08.02.2024
Elektronenblasen aus Röntgenlaserdaten modelliert
Was passiert, wenn Strahlung auf Wasser trifft? Diese Frage ist sehr grundlegend, zum Beispiel wenn man beim Arzt geröntgt wird, denn wir selbst bestehen zum größten Teil aus Wasser. Ein Team von theoretischen Physikern bei DESY hat jetzt Daten ausgewertet, die von Kollegen des Argonne National Laboratory in den USA am Röntgenlaser LCLS in Kalifornien aufgenommen wurden, um eine bessere Antwort auf diese Frage zu finden.
Ihre Ergebnisse könnten eine Kontroverse in der Physik über das Vorhandensein freier Elektronen im Wasser und ihr Verhalten auf sehr kurzen Zeitskalen beenden: Sie besagen, dass Elektronen, die nicht an Atome gebunden sind, in Blasen in käfigartigen Strukturen zwischen einzelnen Wassermolekülen eingeschlossen werden. Diese Ergebnisse wurden jetzt im "Journal of the American Chemical Society" veröffentlicht.
Freie Elektronen sind Elektronen, die nicht an Atome gebunden sind. In Wasser können freie Elektronen aus den Wassermolekülen herausgeschlagen werden, wenn diese durch die Strahlung ionisiert werden. Wie sich die Elektronen in dieser Situation zwischen den Wassermolekülen bewegen, ist unter Wissenschaftlern schon seit langem ein Thema.
Bei ihrer Arbeit am LCLS am SLAC National Accelerator Laboratory entdeckte das Experimentierteam unter der Leitung der Argonne-Wissenschaftlerin Linda Young merkwürdige Signalevon Wassermolekülen, die durch Laser angeregt und durch den Röntgenlaser abgebildet wurden. Mit Hilfe der Röntgenabsorptionsspektroskopie fanden sie Strukturen zwischen den Molekülen. Um ihre Ergebnisse besser interpretieren zu können, wandte sich das Experimentierteam an theoretische Physiker in Hamburg.
Ein Team um den DESY-Wissenschaftler Ludger Inhester vom Center for Free-Electron Laser Science untersuchte die Daten und begann in Abstimmung mit dem Experimentierteam, Modelle aus den Daten zu erstellen. Gemeinsam zeigen sie, dass die freien Elektronen im Wasser Blasenstrukturen bilden, die dann von Wassermolekülen eingeschlossen werden, ähnlich wie Chemikalien auf molekularer Ebene in Wasser gelöst werden. Insbesondere gelang es dem DESY-Team, den Prozess hinter dieser Auflösung der Elektronen im Wasser und seine Parameter aufzuzeigen.

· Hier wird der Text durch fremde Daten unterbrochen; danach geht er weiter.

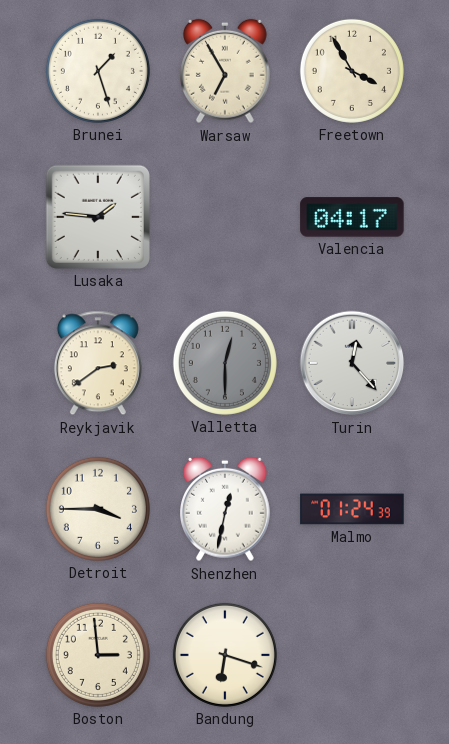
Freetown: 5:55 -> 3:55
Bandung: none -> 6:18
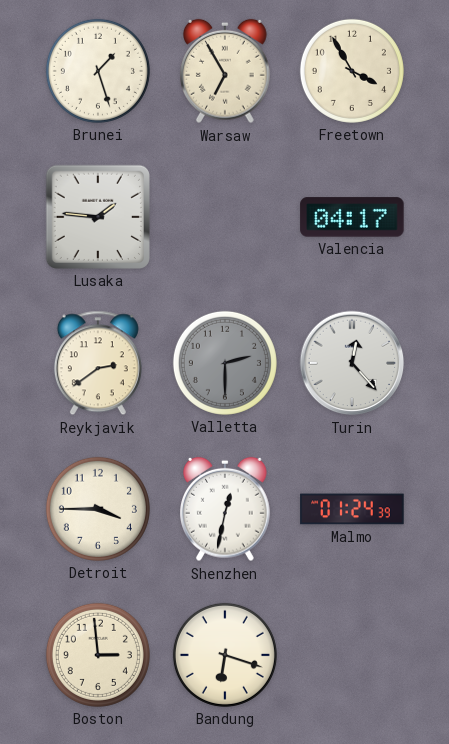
Valletta: 12:30 -> 2:30
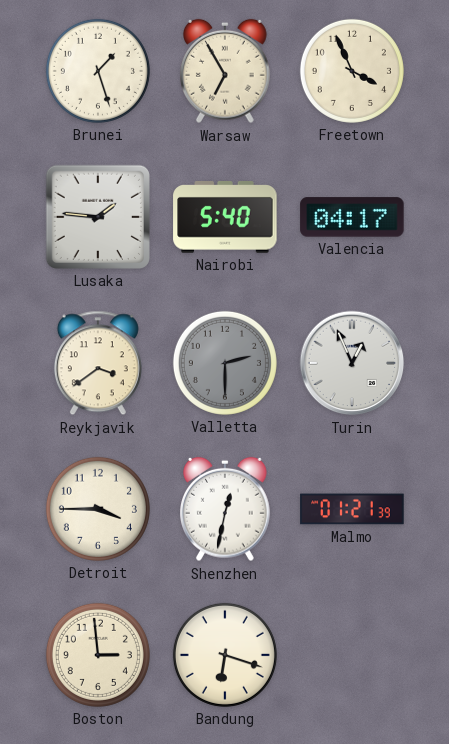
Freetown: 3:55 -> 3:56
Nairobi: none -> 5:40
Reykjavik: 2:39 -> 3:39
Turin: 12:23 -> 12:56
Malmo: 01:24 -> 01:21
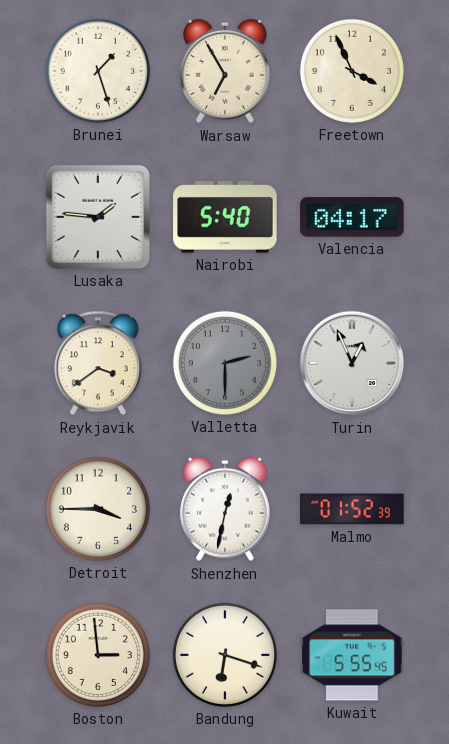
Malmo: 01:21 -> 01:52
Kuwait: none -> 5:55
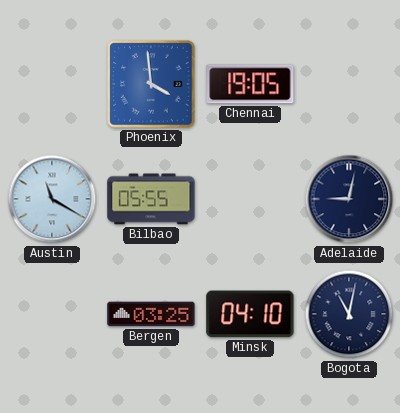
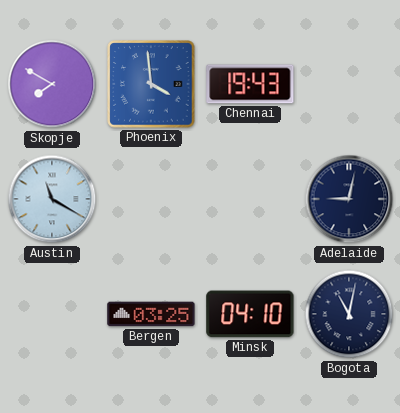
Skopje: none -> 7:50
Chennai: 19:05 -> 19:43
Bilbao: 05:55 -> none
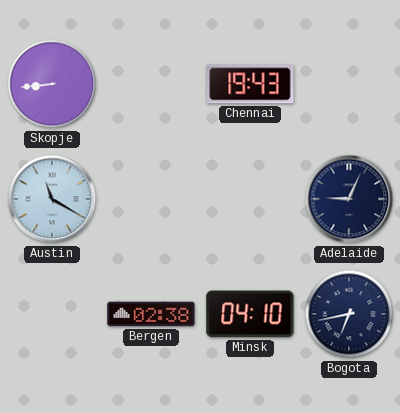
Skopje: 7:50 -> 8:44
Phoenix: 3:59 -> none
Adelaide: 9:02 -> 9:04
Bergen: 03:25 -> 02:38
Bogota: 11:02 -> 6:43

"Es stellte sich heraus, dass der Auflösungsprozess und damit die Bildung der Käfigstrukturen bemerkenswert empfindlich auf Temperaturänderungen im Wasser reagiert", sagt Arturo Sopena, Erstautor der Studie. Die neuen Erkenntnisse über den Auflösungsprozess zeigen, dass das Elektron, das sich zunächst großräumig zwischen den Wassermolekülen aufhält, an spezifische Wasserstoffbrückenbindungsmuster andockt, die im molekularen flüssigen Wasser auftreten, und sich dann tiefer in einen sehr engen Bereich innerhalb der Wasserstruktur "eingräbt". Dieses "Eingraben" und die damit verbundene Neuausrichtung der benachbarten Wassermoleküle erfolgt bemerkenswert schnell und ist innerhalb von 100 Femtosekunden abgeschlossen, wobei eine Femtosekunde der billiardstel Teil einer Sekunde ist. Die Blase, die etwa 50 Milliardstel Meter breit ist, löst sich innerhalb von wenigen Pikosekunden, also Billionstel einer Sekunde, auf.

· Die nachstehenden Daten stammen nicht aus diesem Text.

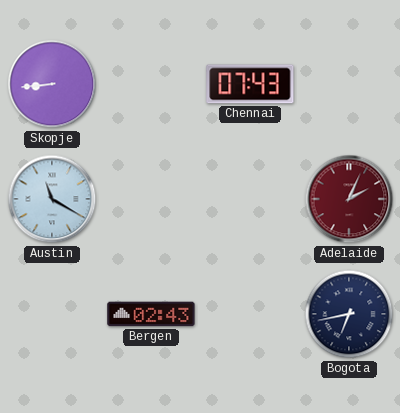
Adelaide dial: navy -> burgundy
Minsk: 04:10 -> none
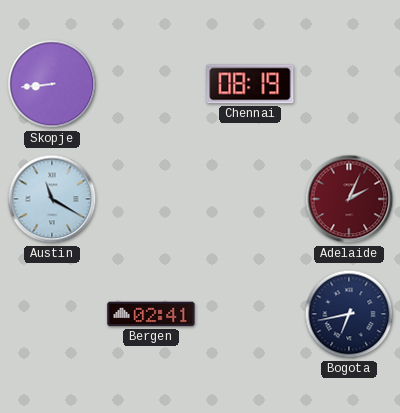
Chennai: 07:43 -> 08:19
Bergen: 02:43 -> 02:41
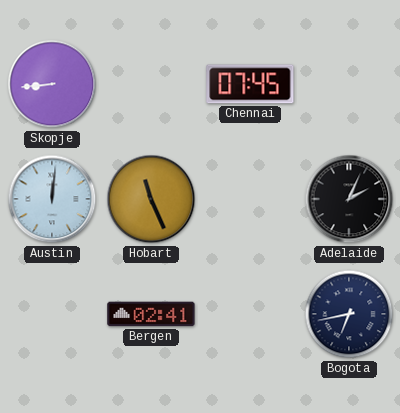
Chennai: 08:19 -> 07:45
Austin: 11:20 -> 12:01
Hobart: none -> 11:26
Adelaide dial: burgundy -> black
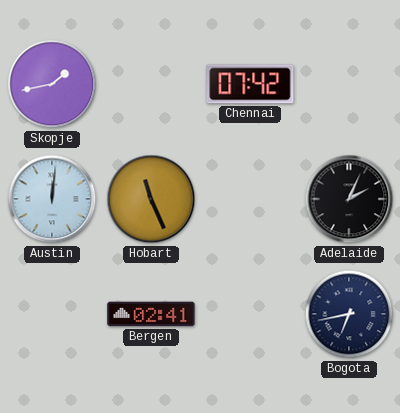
Skopje: 8:44 -> 1:43
Chennai: 07:45 -> 07:42
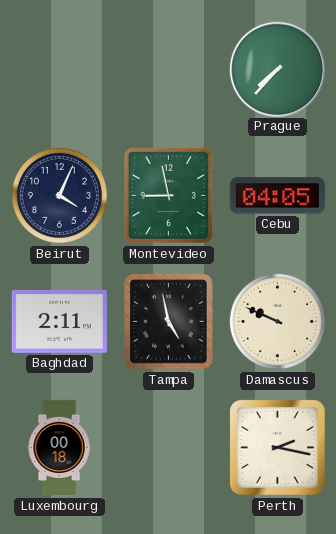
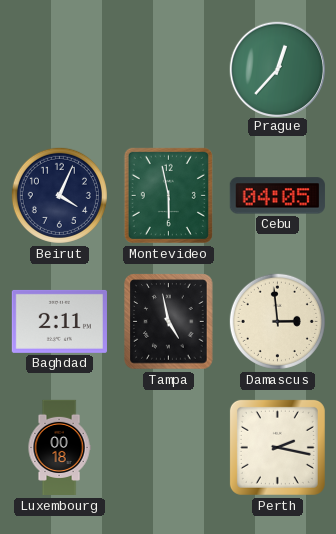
Prague: 7:37 -> 12:37
Montevideo: 8:58 -> 5:58
Damascus: 9:49 -> 2:59
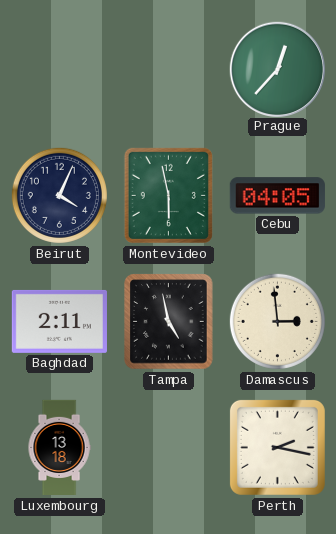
Luxembourg: 00:18 -> 13:18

"Wie reagiert Wasser, wenn es Strahlung ausgesetzt wird? Das ist eine entscheidende Frage", sagt Inhester. "Dies sind die ersten chemischen Reaktionsschritte, die durch die Strahlung ausgelöst werden und die auch die nachfolgende Strahlenchemie bestimmen, die auch für biologisches Material gilt."
Die neuen Arbeiten wurden auch im Rahmen des Exzellenzclusters CUI: Advanced Imaging of Matter an der Universität Hamburg durchgeführt. Die neuen Erkenntnisse geben weitere Einblicke in das Verhalten von Strahlenschäden durch ionisierende Strahlung in Wasser. Diese wasserrelevante Forschung soll im entstehenden Centre for Molecular Water Science CMWS, das in internationaler Kooperation auf dem DESY-Campus entsteht, weiter intensiviert werden.